The scraper jar contains one scripts.txt file per scraper package / data source (stored as a resource). This file contains the list of additional data files to be loaded and/or additional SPARQL scripts to be run.
E.g. scripts.txt in be.gov.data.scrapers.bipt
:
bipt/data-publ-contact.ttl
bipt/sparql-publ-contact.qry
bipt/sparql-license.qry
bipt/sparql-theme.qry
sparql-geo-belgium.qry
data-media.ttl
sparql-map-media.qry
clear-skos.qry
Data are loaded and scripts are executed in the order they appear in the file.
Files ending with .ttl are considered to be data files, files ending with .qry are SPARQL query files.
Lines starting with a #
are comments, and are thus ignored.
Files prefixed with <datasource>/
are specific files located in the scraper package be.gov.data.scrapers.<datasource>
,
generic queries / data are part of the be.gov.data.scrapers
package and are not prefixed.
Mapping e.g. free text keywords to the controlled list of DCAT themes is done by loading an RDF file with SKOS mapping (using altLabel or exactMatch), performing a SparqlUpdate query and removing the SKOS triples afterwards.

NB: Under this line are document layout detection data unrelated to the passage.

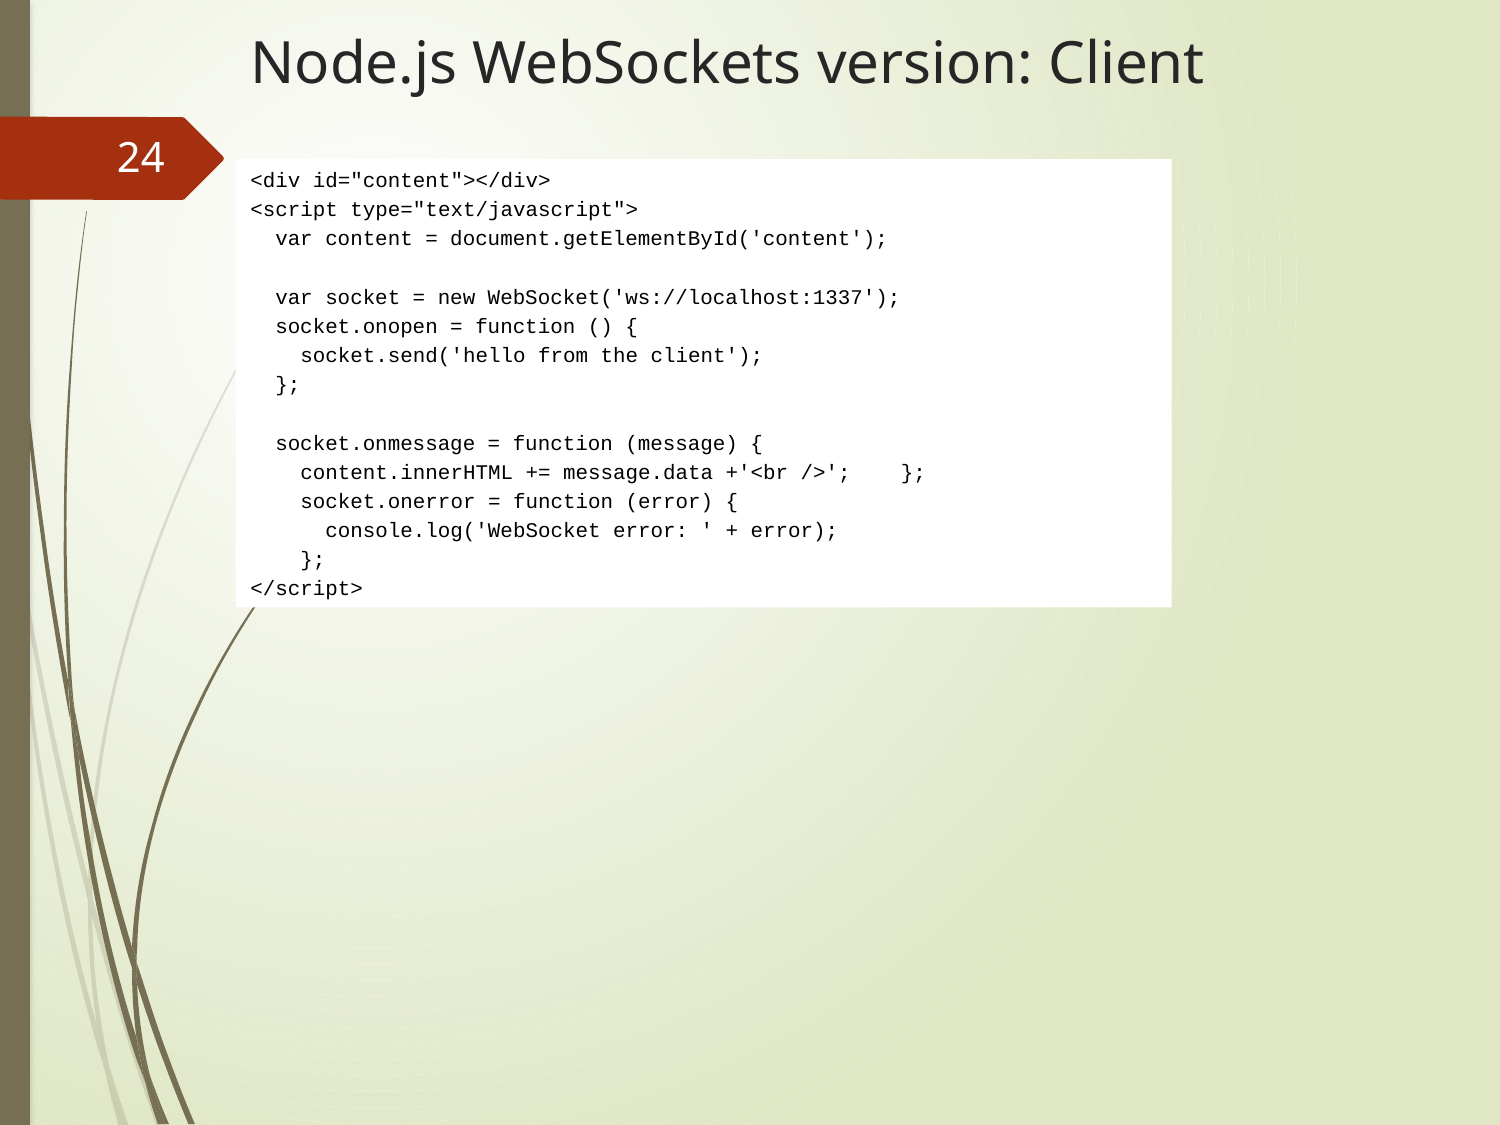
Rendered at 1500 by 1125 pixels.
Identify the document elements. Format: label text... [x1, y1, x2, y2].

text_box <div id="content"></div> <script type="text/javascript"> var content = document.getElementById('content'); var socket = new WebSocket('ws://localhost:1337'); socket.onopen = function () { socket.send('hello from the client'); }; socket.onmessage = function (message) { content.innerHTML += message.data +'<br />'; }; socket.onerror = function (error) { console.log('WebSocket error: ' + error); }; </script> [235, 159, 1172, 608]
slide_number 24 [83, 129, 180, 190]
title Node.js WebSockets version: Client [235, 17, 1292, 130]
list [162, 227, 1438, 1071]
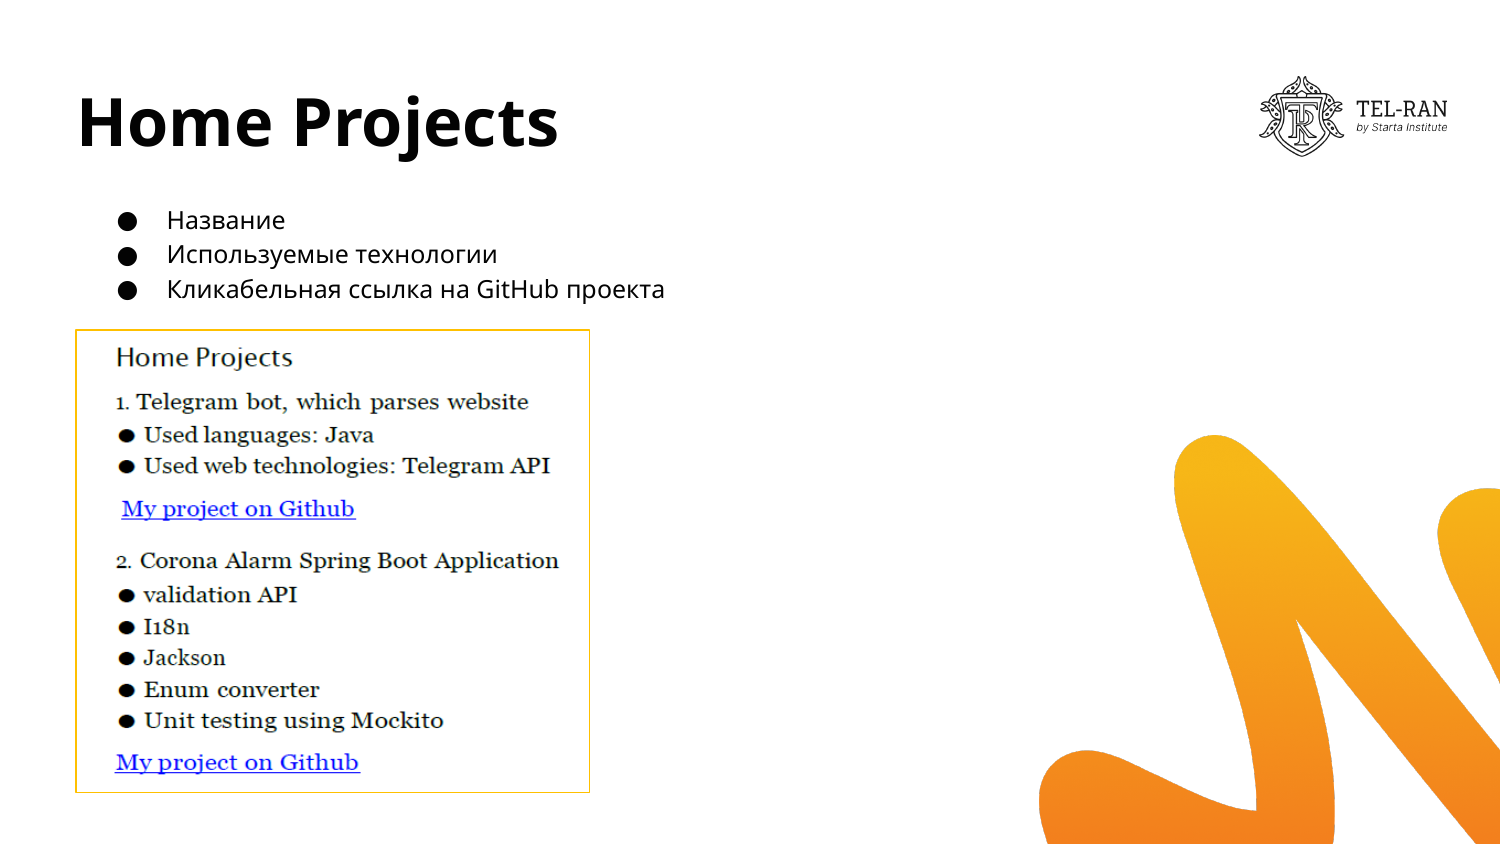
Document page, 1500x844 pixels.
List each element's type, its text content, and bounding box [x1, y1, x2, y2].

DCAT uses several pre-defined controlled vocabularies (e.g. file types, geo...), but these vocabularies are not directly supported by Drupal / the data.gov.be tools.
Therefore, one has to manually create the taxonomies in Drupal, and map them to the URIs of the controlled DCAT vocabularies.
For example:
@prefix skos: <http://www.w3.org/2004/02/skos/core#> .
<http://data.gov.be/en/taxonomy/term/32>
skos:exactMatch <http://publications.europa.eu/resource/authority/data-theme/AGRI> ;
skos:prefLabel "AGRICULTURE, FISHERIES, FORESTRY, FOOD"@en ;
skos:altLabel "arbre"@fr, "paysage"@fr .
This indicates that the harvested metadata uses terms like "arbre" and "paysage", which are both corresponding to the http://data.gov.be/en/taxonomy/term/32 term on data.gov.be, and also (via skos:exactMatch) to the Agriculture theme on the EU Data portal.
The same goes for the taxonomy of organizations, geo coverage and file types.